What is feminism after all? What are its proper alliances? What have been its worst moments of stupidity?

The feminism I love and that has sustained a lifetime of engagement is the feminism of uncertainty. Feminism keeps changing — and should.

Uncertainty: What an odd banner to fly under — but there it is. I am never satisfied, and since I constantly complain about feminism, I certainly landed in the right place — The New School, where we are famous for critique.

Founding Gender Studies here — twice — has been uphill because of this very skepticism among my colleagues and sometimes even inside myself, and, of course, sometimes because of a less justifiable resistance, an inertia that is a liberal form of sexism.
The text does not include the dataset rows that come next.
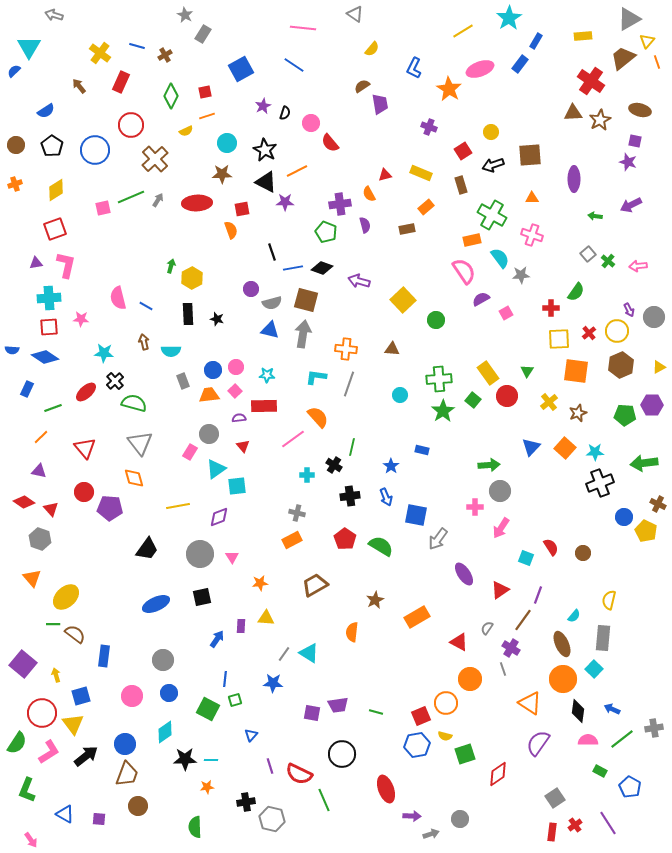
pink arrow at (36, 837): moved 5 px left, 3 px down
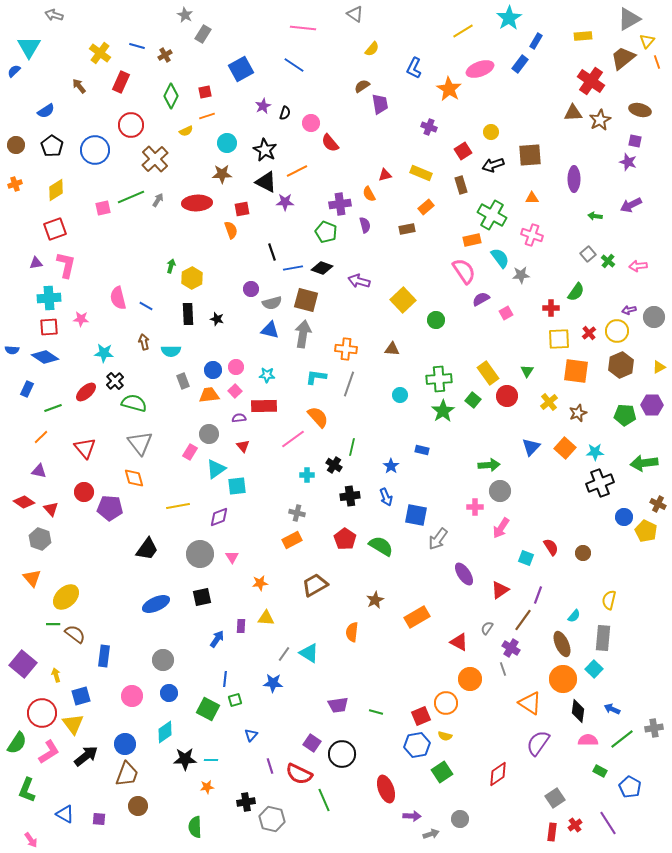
purple arrow at (629, 310): rotated 104 degrees clockwise
purple square at (312, 713): moved 30 px down; rotated 24 degrees clockwise
green square at (465, 754): moved 23 px left, 18 px down; rotated 15 degrees counterclockwise
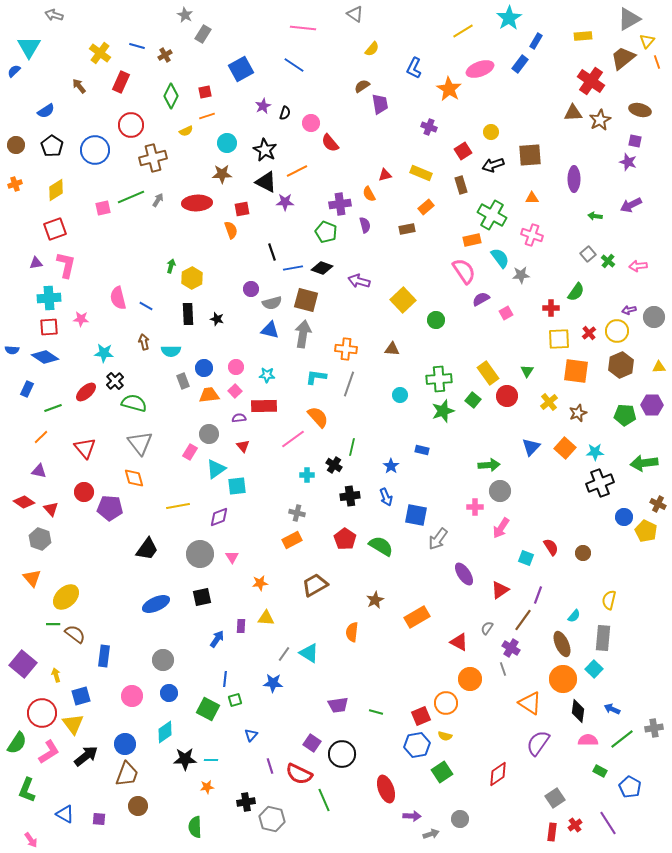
brown cross at (155, 159): moved 2 px left, 1 px up; rotated 28 degrees clockwise
yellow triangle at (659, 367): rotated 24 degrees clockwise
blue circle at (213, 370): moved 9 px left, 2 px up
green star at (443, 411): rotated 15 degrees clockwise
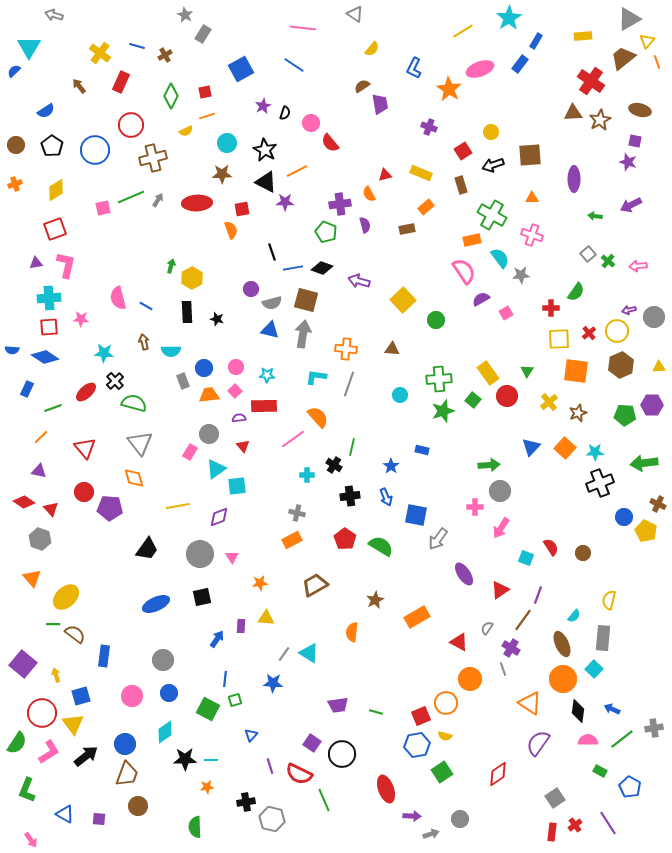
black rectangle at (188, 314): moved 1 px left, 2 px up
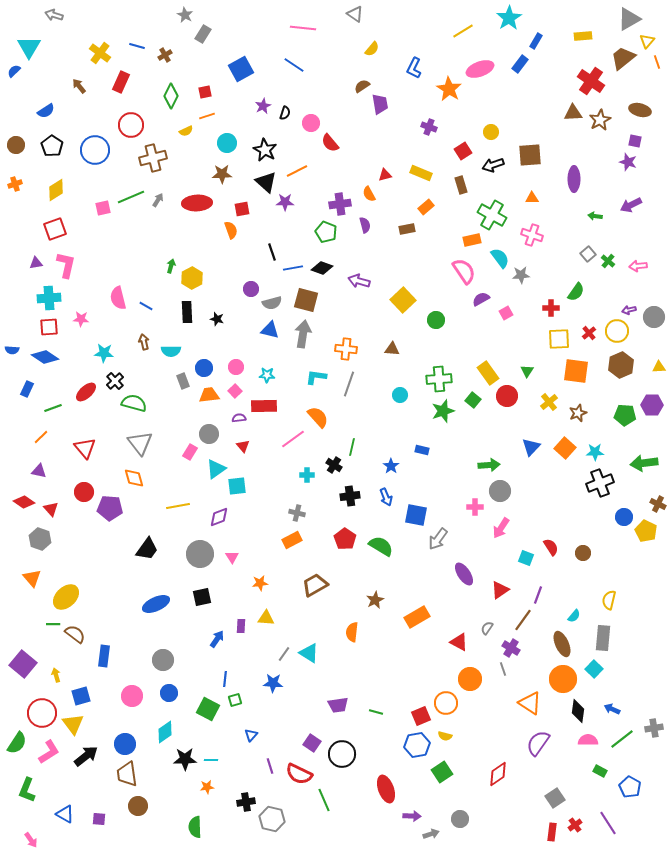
black triangle at (266, 182): rotated 15 degrees clockwise
brown trapezoid at (127, 774): rotated 152 degrees clockwise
During these same years I have taught in The New School’s summer school in Poland, “Democracy and Diversity,” directed by our heroically persistent Elzbieta Matynia, and have worked as a feminist activist across most of East Central Europe.

There, resistance to feminism has a different history:

At first plenty of indifference to what was seen as an inadequate, old Stalinist project, female emancipation. Then an invidious taboo against a return to communism. These were the first motors of critique in East Central Europe when I started. In 1992, when Irena Grudzinksa Gross introduced me to Adam Michnik as a feminist activist, this famous Polish dissident laughed. So ridiculous and unimportant was feminism. That was then.

But, as I’m sure you all know, resistance to feminism in the region has changed.

Forget uncertainty, satire, teasing humiliation. Now feminism is evil, the death of everything dear, enemy of the good. A deadly certainly has rolled in.

Governments have taken draconian action against evil feminism: Gender is no longer a legitimate subject of inquiry at school in Hungary. Since the patriarchal order of things is natural, it is not to be studied — or questioned. In Poland, motherhood is lavishly funded and battered women’s shelters are closed. The Law and Justice Party has just announced its hope that Poland will soon become “a region free from LGBT.”

So, feminism is dangerous.

Well, I’ve always thought so.

Feminism seeks to imagine different possible futures and new freedoms feel dangerous.

What are feminism’s sins? What lurking harm lies in feminism? Feminists are internationalists — working across borders — disloyal.

Feminists are a force against xenophobia and Othering in general; we work with refugees, against racism, supporting the dispossessed. We are what Adrienne Rich called “disloyal to civilization.” Dangerous, dangerous.

Feminists defend the bodies and the free will of women and queer people, undermining patriarchal authority in the family and the church. Unruly, disloyal, disobedient.

With my dyer’s hand, my passion for feminism, I’ve always hoped feminist desire might fuel resistance and be dangerous, a real disruption.

I don’t demand that my students have a passion for feminism, that they share my dyer’s hand. What they will be passionate about is their own business and, humbly, I don’t know what it will be.

I do teach them critique. The need to define and refine the tasks of feminism is ongoing.

But to this teaching of critique I choose to add something else — something that often gets displaced. Feminism, allied with many other liberation movements, has the potential to be dangerous. I want to let my students know how powerful feminist struggle can be.

The feminism I care for marks us as in resistance to Prime Minister Viktor Orban in Hungary and to the Law and Justice Party in Poland and to our current government right here. Potentially, we are a key part of the great pushback. Don’t let anyone dismiss us as only a matter of individualistic culture, a misleading sideline disparaged as “mere identity politics.”

Dear friends and colleagues, thank you for your superb company in this undertaking: To help our students know how dangerous they can be. We are marked by our feminism, our resistance. What could be better? Avanti.